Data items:
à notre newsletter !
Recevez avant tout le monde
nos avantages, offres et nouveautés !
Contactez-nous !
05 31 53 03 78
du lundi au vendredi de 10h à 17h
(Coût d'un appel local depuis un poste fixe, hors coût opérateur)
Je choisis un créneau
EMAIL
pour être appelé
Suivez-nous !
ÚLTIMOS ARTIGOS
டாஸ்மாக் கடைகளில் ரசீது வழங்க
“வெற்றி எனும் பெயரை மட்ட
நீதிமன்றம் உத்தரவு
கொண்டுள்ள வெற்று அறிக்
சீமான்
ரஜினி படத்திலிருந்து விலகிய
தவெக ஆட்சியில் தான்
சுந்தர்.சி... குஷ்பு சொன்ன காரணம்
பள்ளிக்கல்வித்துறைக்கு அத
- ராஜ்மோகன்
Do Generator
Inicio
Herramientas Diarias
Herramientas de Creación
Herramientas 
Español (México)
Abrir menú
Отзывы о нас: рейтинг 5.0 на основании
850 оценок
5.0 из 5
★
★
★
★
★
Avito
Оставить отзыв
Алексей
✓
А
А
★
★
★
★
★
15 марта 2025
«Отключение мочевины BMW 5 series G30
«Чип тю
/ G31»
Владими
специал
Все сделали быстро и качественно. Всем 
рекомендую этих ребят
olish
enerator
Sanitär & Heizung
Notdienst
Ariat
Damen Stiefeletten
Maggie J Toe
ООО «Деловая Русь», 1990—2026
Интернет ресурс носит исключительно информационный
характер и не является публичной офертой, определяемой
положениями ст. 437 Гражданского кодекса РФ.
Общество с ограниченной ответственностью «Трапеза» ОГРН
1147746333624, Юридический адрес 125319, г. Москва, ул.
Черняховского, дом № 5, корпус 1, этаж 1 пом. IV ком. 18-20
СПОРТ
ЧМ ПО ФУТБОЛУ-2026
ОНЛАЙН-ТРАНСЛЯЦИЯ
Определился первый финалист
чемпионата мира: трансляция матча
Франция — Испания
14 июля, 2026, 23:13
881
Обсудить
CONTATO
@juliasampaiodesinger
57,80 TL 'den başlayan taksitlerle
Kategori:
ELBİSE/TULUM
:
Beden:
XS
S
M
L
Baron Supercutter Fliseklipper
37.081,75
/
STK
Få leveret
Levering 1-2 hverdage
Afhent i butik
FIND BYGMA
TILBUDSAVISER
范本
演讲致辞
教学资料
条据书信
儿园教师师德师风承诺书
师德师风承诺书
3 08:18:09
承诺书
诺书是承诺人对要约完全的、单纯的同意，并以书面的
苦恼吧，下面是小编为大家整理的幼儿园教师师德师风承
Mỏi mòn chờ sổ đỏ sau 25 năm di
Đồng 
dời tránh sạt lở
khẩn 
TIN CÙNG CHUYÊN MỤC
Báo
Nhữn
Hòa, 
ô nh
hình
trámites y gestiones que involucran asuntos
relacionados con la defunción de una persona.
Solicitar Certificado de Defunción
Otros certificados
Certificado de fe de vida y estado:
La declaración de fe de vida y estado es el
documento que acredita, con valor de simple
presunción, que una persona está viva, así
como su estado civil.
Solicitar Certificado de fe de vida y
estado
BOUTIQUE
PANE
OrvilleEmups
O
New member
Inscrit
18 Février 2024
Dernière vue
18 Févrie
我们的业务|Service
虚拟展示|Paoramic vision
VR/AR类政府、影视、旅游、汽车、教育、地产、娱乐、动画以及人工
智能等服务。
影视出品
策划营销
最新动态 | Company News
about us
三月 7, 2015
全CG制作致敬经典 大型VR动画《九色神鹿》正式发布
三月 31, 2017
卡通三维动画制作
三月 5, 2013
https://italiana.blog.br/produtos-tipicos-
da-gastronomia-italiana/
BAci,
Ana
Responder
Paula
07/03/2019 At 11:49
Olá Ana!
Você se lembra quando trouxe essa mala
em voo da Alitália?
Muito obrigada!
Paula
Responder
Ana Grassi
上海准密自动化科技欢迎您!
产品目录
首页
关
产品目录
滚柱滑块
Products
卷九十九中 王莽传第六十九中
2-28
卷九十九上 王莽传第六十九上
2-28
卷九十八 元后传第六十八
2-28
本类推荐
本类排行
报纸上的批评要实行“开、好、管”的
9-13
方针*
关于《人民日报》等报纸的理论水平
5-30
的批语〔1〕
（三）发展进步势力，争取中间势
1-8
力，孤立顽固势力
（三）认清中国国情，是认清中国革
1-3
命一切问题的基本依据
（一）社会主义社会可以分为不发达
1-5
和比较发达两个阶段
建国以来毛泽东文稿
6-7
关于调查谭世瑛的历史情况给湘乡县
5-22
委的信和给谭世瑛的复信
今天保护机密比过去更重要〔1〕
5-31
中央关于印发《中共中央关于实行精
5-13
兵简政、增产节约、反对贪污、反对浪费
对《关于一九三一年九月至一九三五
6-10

**Aim of the exercise**
Express every line of text in the data items as a JSON list of strings, with one string for each line and any blank lines omitted.

**Result**
[
  "à notre newsletter !",
  "Recevez avant tout le monde",
  "nos avantages, offres et nouveautés !",
  "Contactez-nous !",
  "05 31 53 03 78",
  "du lundi au vendredi de 10h à 17h",
  "(Coût d'un appel local depuis un poste fixe, hors coût opérateur)",
  "Je choisis un créneau",
  "EMAIL",
  "pour être appelé",
  "Suivez-nous !",
  "ÚLTIMOS ARTIGOS",
  "டாஸ்மாக் கடைகளில் ரசீது வழங்க",
  "“வெற்றி எனும் பெயரை மட்ட",
  "நீதிமன்றம் உத்தரவு",
  "கொண்டுள்ள வெற்று அறிக்",
  "சீமான்",
  "ரஜினி படத்திலிருந்து விலகிய",
  "தவெக ஆட்சியில் தான்",
  "சுந்தர்.சி... குஷ்பு சொன்ன காரணம்",
  "பள்ளிக்கல்வித்துறைக்கு அத",
  "- ராஜ்மோகன்",
  "Do Generator",
  "Inicio",
  "Herramientas Diarias",
  "Herramientas de Creación",
  "Herramientas ",
  "Español (México)",
  "Abrir menú",
  "Отзывы о нас: рейтинг 5.0 на основании",
  "850 оценок",
  "5.0 из 5",
  "★",
  "★",
  "★",
  "★",
  "★",
  "Avito",
  "Оставить отзыв",
  "Алексей",
  "✓",
  "А",
  "А",
  "★",
  "★",
  "★",
  "★",
  "★",
  "15 марта 2025",
  "«Отключение мочевины BMW 5 series G30",
  "«Чип тю",
  "/ G31»",
  "Владими",
  "специал",
  "Все сделали быстро и качественно. Всем ",
  "рекомендую этих ребят",
  "olish",
  "enerator",
  "Sanitär & Heizung",
  "Notdienst",
  "Ariat",
  "Damen Stiefeletten",
  "Maggie J Toe",
  "ООО «Деловая Русь», 1990—2026",
  "Интернет ресурс носит исключительно информационный",
  "характер и не является публичной офертой, определяемой",
  "положениями ст. 437 Гражданского кодекса РФ.",
  "Общество с ограниченной ответственностью «Трапеза» ОГРН",
  "1147746333624, Юридический адрес 125319, г. Москва, ул.",
  "Черняховского, дом № 5, корпус 1, этаж 1 пом. IV ком. 18-20",
  "СПОРТ",
  "ЧМ ПО ФУТБОЛУ-2026",
  "ОНЛАЙН-ТРАНСЛЯЦИЯ",
  "Определился первый финалист",
  "чемпионата мира: трансляция матча",
  "Франция — Испания",
  "14 июля, 2026, 23:13",
  "881",
  "Обсудить",
  "CONTATO",
  "@juliasampaiodesinger",
  "57,80 TL 'den başlayan taksitlerle",
  "Kategori:",
  "ELBİSE/TULUM",
  ":",
  "Beden:",
  "XS",
  "S",
  "M",
  "L",
  "Baron Supercutter Fliseklipper",
  "37.081,75",
  "/",
  "STK",
  "Få leveret",
  "Levering 1-2 hverdage",
  "Afhent i butik",
  "FIND BYGMA",
  "TILBUDSAVISER",
  "范本",
  "演讲致辞",
  "教学资料",
  "条据书信",
  "儿园教师师德师风承诺书",
  "师德师风承诺书",
  "3 08:18:09",
  "承诺书",
  "诺书是承诺人对要约完全的、单纯的同意，并以书面的",
  "苦恼吧，下面是小编为大家整理的幼儿园教师师德师风承",
  "Mỏi mòn chờ sổ đỏ sau 25 năm di",
  "Đồng ",
  "dời tránh sạt lở",
  "khẩn ",
  "TIN CÙNG CHUYÊN MỤC",
  "Báo",
  "Nhữn",
  "Hòa, ",
  "ô nh",
  "hình",
  "trámites y gestiones que involucran asuntos",
  "relacionados con la defunción de una persona.",
  "Solicitar Certificado de Defunción",
  "Otros certificados",
  "Certificado de fe de vida y estado:",
  "La declaración de fe de vida y estado es el",
  "documento que acredita, con valor de simple",
  "presunción, que una persona está viva, así",
  "como su estado civil.",
  "Solicitar Certificado de fe de vida y",
  "estado",
  "BOUTIQUE",
  "PANE",
  "OrvilleEmups",
  "O",
  "New member",
  "Inscrit",
  "18 Février 2024",
  "Dernière vue",
  "18 Févrie",
  "我们的业务|Service",
  "虚拟展示|Paoramic vision",
  "VR/AR类政府、影视、旅游、汽车、教育、地产、娱乐、动画以及人工",
  "智能等服务。",
  "影视出品",
  "策划营销",
  "最新动态 | Company News",
  "about us",
  "三月 7, 2015",
  "全CG制作致敬经典 大型VR动画《九色神鹿》正式发布",
  "三月 31, 2017",
  "卡通三维动画制作",
  "三月 5, 2013",
  "https://italiana.blog.br/produtos-tipicos-",
  "da-gastronomia-italiana/",
  "BAci,",
  "Ana",
  "Responder",
  "Paula",
  "07/03/2019 At 11:49",
  "Olá Ana!",
  "Você se lembra quando trouxe essa mala",
  "em voo da Alitália?",
  "Muito obrigada!",
  "Paula",
  "Responder",
  "Ana Grassi",
  "上海准密自动化科技欢迎您!",
  "产品目录",
  "首页",
  "关",
  "产品目录",
  "滚柱滑块",
  "Products",
  "卷九十九中 王莽传第六十九中",
  "2-28",
  "卷九十九上 王莽传第六十九上",
  "2-28",
  "卷九十八 元后传第六十八",
  "2-28",
  "本类推荐",
  "本类排行",
  "报纸上的批评要实行“开、好、管”的",
  "9-13",
  "方针*",
  "关于《人民日报》等报纸的理论水平",
  "5-30",
  "的批语〔1〕",
  "（三）发展进步势力，争取中间势",
  "1-8",
  "力，孤立顽固势力",
  "（三）认清中国国情，是认清中国革",
  "1-3",
  "命一切问题的基本依据",
  "（一）社会主义社会可以分为不发达",
  "1-5",
  "和比较发达两个阶段",
  "建国以来毛泽东文稿",
  "6-7",
  "关于调查谭世瑛的历史情况给湘乡县",
  "5-22",
  "委的信和给谭世瑛的复信",
  "今天保护机密比过去更重要〔1〕",
  "5-31",
  "中央关于印发《中共中央关于实行精",
  "5-13",
  "兵简政、增产节约、反对贪污、反对浪费",
  "对《关于一九三一年九月至一九三五",
  "6-10"
]